Cette littérature scientifique montre l'importance accordée par le mouvement olympique à la création d'un héritage tangible dans les domaines de l'urbanisme, de l'économie et, aujourd'hui, de l'environnement. Mais elle montre aussi combien il est difficile pour la communauté scientifique de s'accorder sur les résultats : les Jeux donnent aux décideurs publics la possibilité de modifier la forme de la ville et de ses installations, mais rien ne prouve que les Jeux modifient l'économie ou génèrent de la croissance. Les recherches se sont concentrées sur les comparaisons entre les villes hôtes, que ce soit pour comparer les projets urbains, la gouvernance des comités de candidature et d'organisation, ou pour étudier les modèles économiques utilisés pour justifier l'accueil des Jeux. Ces comparaisons sont rendues difficiles par l'évolution des contextes internationaux au moment des différentes candidatures, par les différences fondamentales entre les villes et les pays hôtes, ainsi que par l'hétérogénéité des données disponibles et le statut des acteurs qui peuvent être interrogés.

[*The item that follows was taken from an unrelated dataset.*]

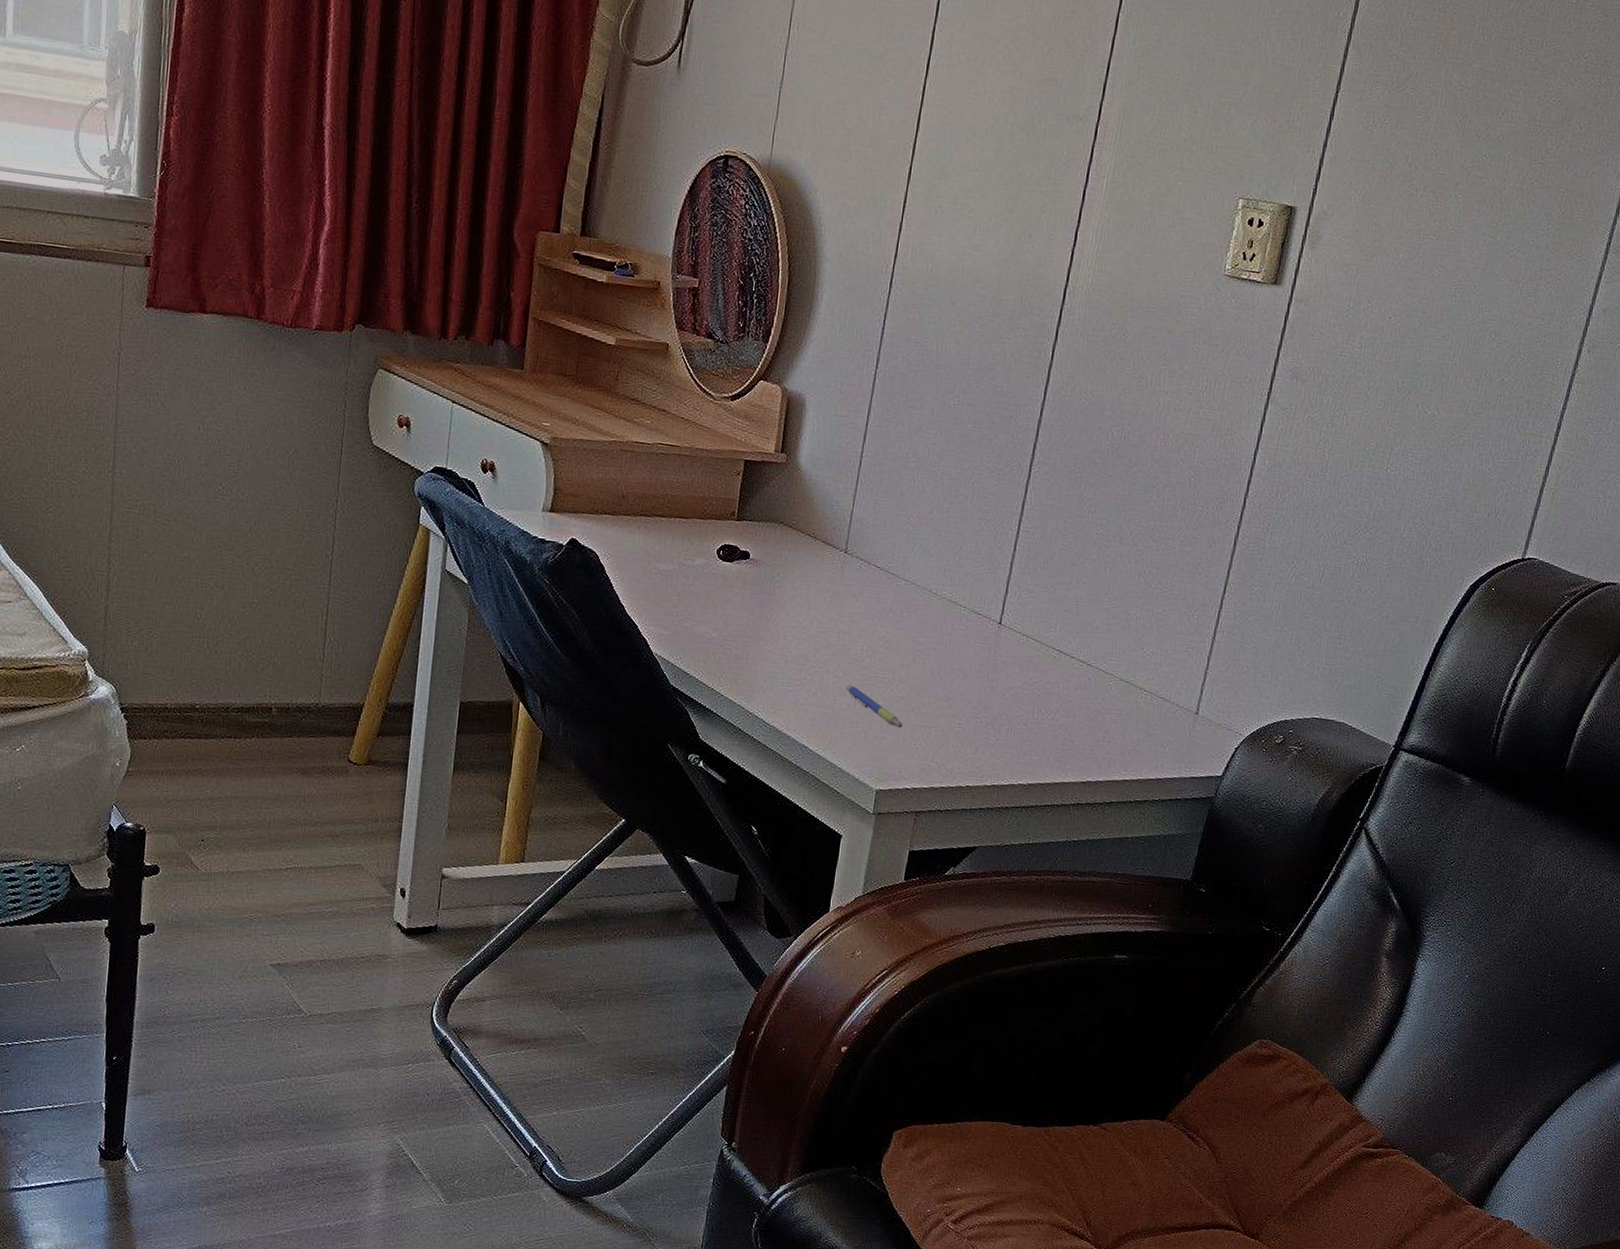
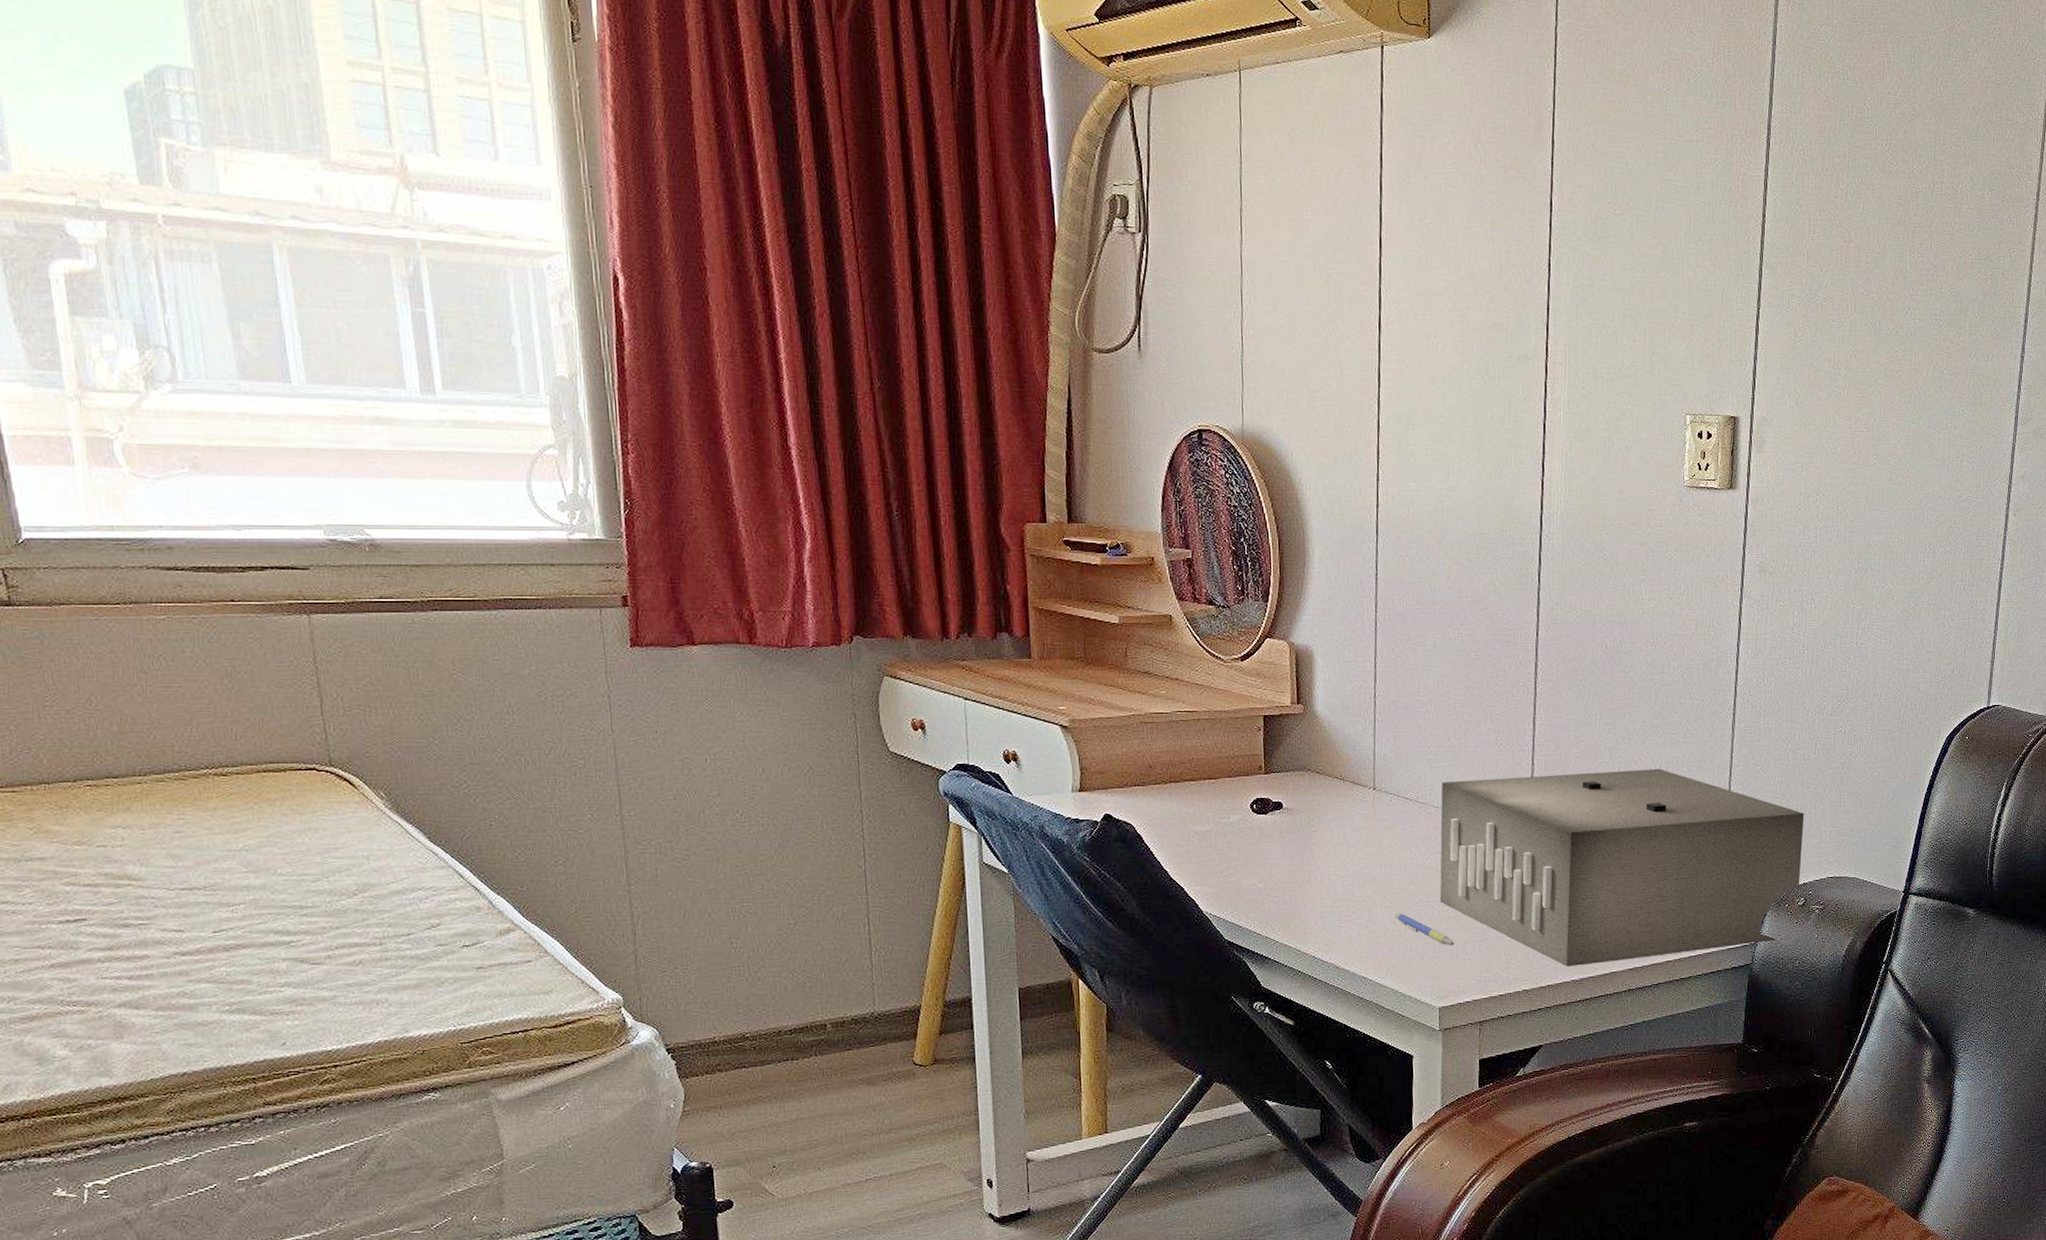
speaker: none [894,555,1298,777] -> present [1439,769,1804,967]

Au cours de la dernière décennie, des chercheurs nord-américains ont étudié l'héritage des appels d'offres échoués et réussis sur les villes (Kassens-Noor, 2012 ; Lauermann, 2016a). Ces candidatures viennent souvent en grappe, c'est-à-dire que la même ville et le même pays sont candidats à plusieurs méga-événements dans un court laps de temps. Elles peuvent également être répétées successivement, comme c'est le cas pour Tokyo (2016, 2020) ou Paris (2008, 2012). Ces chercheurs ont montré que les candidatures échouées ont eu une influence plus ou moins importante, selon le contexte, sur la planification urbaine et sur la mise en œuvre de stratégies urbaines à long terme. La candidature aux Jeux nécessite une réflexion sur le choix des sites de compétition, l'aménagement d'un village et d'un centre de médias, la construction d'équipements et d'infrastructures supplémentaires, temporaires ou permanents. Ce processus conduit à la création de coalitions d'acteurs et de coalitions de croissance qui peuvent produire un consensus autour des objectifs de développement urbain entre les acteurs publics locaux, régionaux et nationaux et les acteurs privés (Lauermann, 2014 ; Salisbury et al., 2017). Ces recherches sont souvent des études monographiques (Kassens-Noor, 2019).

Objectif scientifique

L'objectif scientifique de ce programme de recherche est de questionner le récent regain d'intérêt des villes globales pour les Jeux Olympiques, en étudiant leur candidature pour savoir s'il existe ou non un modèle qui leur soit spécifique. Depuis 2000, Paris, Londres, New York, Tokyo et Los Angeles ont produit de nombreuses candidatures, avec comme objectif d'organiser des Jeux dont les projets urbains oylmpiques répondraient aux critiques envers les précédentes éditions, par un concept géographique compact et par une relative limitation des dépenses. Ce regain d'intérêt des villes globales et notamment de celles ayant déjà accueilli les Jeux auparavant, pose un certain nombre de questions :

  • Existe t-il un modèle de candidature spécifique aux villes globales ? Plus exactement, existe t-il un projet urbain olympique singulier à ces villes ?
  • Comment ces candidatures répondent aux critiques contre le gigantisme et le cout des Jeux en s'appuyant notamment sur leurs atouts (réseau de transports, équipements existants, gouvernance, image, etc..)
  • Les Jeux sont-ils un instrument de la stratégie à long terme de ces villes, ou bien modifient-ils les orientations prises par les autorités publiques locales et régionales concernant le développement urbain ?

Cette recherche s'inscrit dans la continuité des études urbaines sur le domaine olympique. Il s'agit d'étudier aussi bien les candidatures réussies et échouées des villes globales, que de comparer les projets urbains olympiques aux stratégies à long terme des pouvoirs publics.